Tomatoes are the main ingredient in many recipes. They are a base for soups, salads and a number of other dishes and condiments. They are loaded with Vitamins C, A and K, Potassium, Manganese and contain fiber and antioxidants essential for keeping our body’s cells, tissue and vital organs healthy.
One of the things I love most about summer is the ripening of the first tomatoes of the season. For me it is God’s confirmation that patience and hard work pay off! Planting, weeding and watering are necessary to make a good garden and if we are willing to work for it we can see results and reap the benefits in good time.
To get started, tomato plants can be purchased from most any farm and garden center in the early spring or you can plant seeds in individual containers and start your own plants indoors. When the last frost has past and the plants are a few inches tall they can be transplanted into your garden.
Each tomato plant can produce from one to a dozen or more tomatoes. As the plants grow taller and the limbs spread out they will produce better when they are supported by wire cages or secured to stakes which are driven firmly into the ground. When you are using cages they should be put over the tomatoes when the plants are newly set out and should be checked often for limbs that may be starting to grow outside the cage. Gently weave these limbs back inside the cage being careful not to break them. If you do happen to break one off accidentally just put it into a glass jar of water and it will grow roots. When the roots are thick on the stem set it out in your tomato row and you have another plant!
Tomato blooms are yellow and will start to appear while your plants are still small. The plants will continue to grow as they bloom and soon little green tomatoes will appear where the blooms have been. Most varieties will produce all summer and you may still have some green ones on the vines when the first frost appears. I try to keep track of the fall weather and just before the first frost I gather the green tomatoes that are left on the vines. They are washed, sliced, battered and fried – a treat to serve with almost any meal or just to eat by themselves.
There are several very good varieties of tomatoes. Big Boy, Better Boy, Goliath, Big Beef, Better Girl, Park’s Whopper and Better Bush are all large varieties. The plants are hearty and stable. The tomatoes are smooth and round so that peeling is easy. All of these are ideal for canning!
Heirloom tomatoes produce extra-large oblong tomatoes. They have a great flavor and are perfect for sandwiches – one slice will cover an entire piece of bread! Because of their uneven texture they are harder to peel and take a little more time which makes them better for serving fresh than for canning.
Another good variety is Roma. These are smaller, smooth tomatoes which are easy to peel and have a very good flavor. Roma is also a good variety to use for canning.
Mr Stripey is a medium sized yellow tomato with red stripes. It has a mild flavor and can be used for canning or for sandwiches or salads. When it is sliced the inside stripes go from the red middle through the yellow meat in straight lines to the outside edges forming a design like rays of sunshine.

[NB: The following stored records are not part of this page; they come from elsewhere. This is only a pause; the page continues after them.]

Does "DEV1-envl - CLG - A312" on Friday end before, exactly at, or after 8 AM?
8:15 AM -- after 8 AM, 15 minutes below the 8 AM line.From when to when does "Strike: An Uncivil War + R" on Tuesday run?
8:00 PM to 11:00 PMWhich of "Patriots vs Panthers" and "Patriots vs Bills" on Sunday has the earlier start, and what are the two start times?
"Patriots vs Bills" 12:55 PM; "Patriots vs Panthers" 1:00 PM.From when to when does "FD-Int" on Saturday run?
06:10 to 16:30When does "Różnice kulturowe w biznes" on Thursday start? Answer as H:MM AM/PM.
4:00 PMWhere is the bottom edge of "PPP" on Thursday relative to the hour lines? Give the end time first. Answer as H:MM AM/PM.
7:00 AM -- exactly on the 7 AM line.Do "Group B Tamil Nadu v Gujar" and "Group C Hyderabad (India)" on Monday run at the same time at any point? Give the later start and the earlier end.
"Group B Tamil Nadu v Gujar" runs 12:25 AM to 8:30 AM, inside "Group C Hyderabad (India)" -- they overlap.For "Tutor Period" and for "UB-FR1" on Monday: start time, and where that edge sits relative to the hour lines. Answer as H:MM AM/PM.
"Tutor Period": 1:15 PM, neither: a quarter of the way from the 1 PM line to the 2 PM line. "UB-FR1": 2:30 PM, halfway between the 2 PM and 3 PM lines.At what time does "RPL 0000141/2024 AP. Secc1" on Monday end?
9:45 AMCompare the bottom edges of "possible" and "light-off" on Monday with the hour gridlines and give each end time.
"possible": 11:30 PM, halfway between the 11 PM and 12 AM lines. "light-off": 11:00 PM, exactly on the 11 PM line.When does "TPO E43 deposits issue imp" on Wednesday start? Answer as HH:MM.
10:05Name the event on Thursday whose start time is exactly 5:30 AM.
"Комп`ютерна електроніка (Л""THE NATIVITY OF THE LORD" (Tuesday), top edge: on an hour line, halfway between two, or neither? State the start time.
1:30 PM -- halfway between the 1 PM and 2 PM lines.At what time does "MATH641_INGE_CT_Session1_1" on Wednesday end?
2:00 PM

Golden Jubilee, Lemon Boy and Sun Sugar are yellow varieties. The yellow tomatoes have less acid and a much milder but still a very good flavor.
There are cherry, grape and pear varieties which are great for salads. They are small and can be added whole or sliced. Each plant produces dozens of these small tomatoes in a season.
Tomatoes can be prepared many different ways. Besides making a great sandwich they can be cut up and put in a garden salad, seven-layer salad, pasta salad or seafood salad. Tomatoes are used to make ketchup, spaghetti sauce and salsa. They are a good base for vegetable soup and of course tomato soup which is a favorite of ours. A grilled cheese sandwich and a bowl of tomato soup is a quick, easy and delicious meal!
I try to can as many tomatoes as possible during their season to use throughout the winter. We use a lot of tomatoes in cooking main dishes such as chili, Brunswick stew and spaghetti. There are two ways to can tomatoes. The first way is to peel, wash and quarter the tomatoes and pack them tightly into sterilized quart jars. You won’t need to add water, the juice will fill any empty space. Add a teaspoon of salt to each jar and put on sterilized lids with rings. Then place each jar into a pressure canner and process at 10 pounds of pressure for 10 minutes.
The other way is to place the tomatoes whole and unpeeled into a large pot of boiling water and heat them until the skins begin to split. Then remove the pan from the heat and peel the skin off the tomatoes with your fingers being careful not to burn yourself. Core and quarter the tomatoes and follow the steps above to process them.
There are a long list of dishes for summer and winter that you can use tomatoes in. When you grow and can your own tomatoes you have plenty available for preparing meals that your family will enjoy anytime. Whether you need an idea for a main dish, a side or a sauce, tomatoes are a great start!
Genesis 8:22 While the earth remaineth, seedtime and harvest, and cold and heat, and summer and winter, and day and night shall not cease.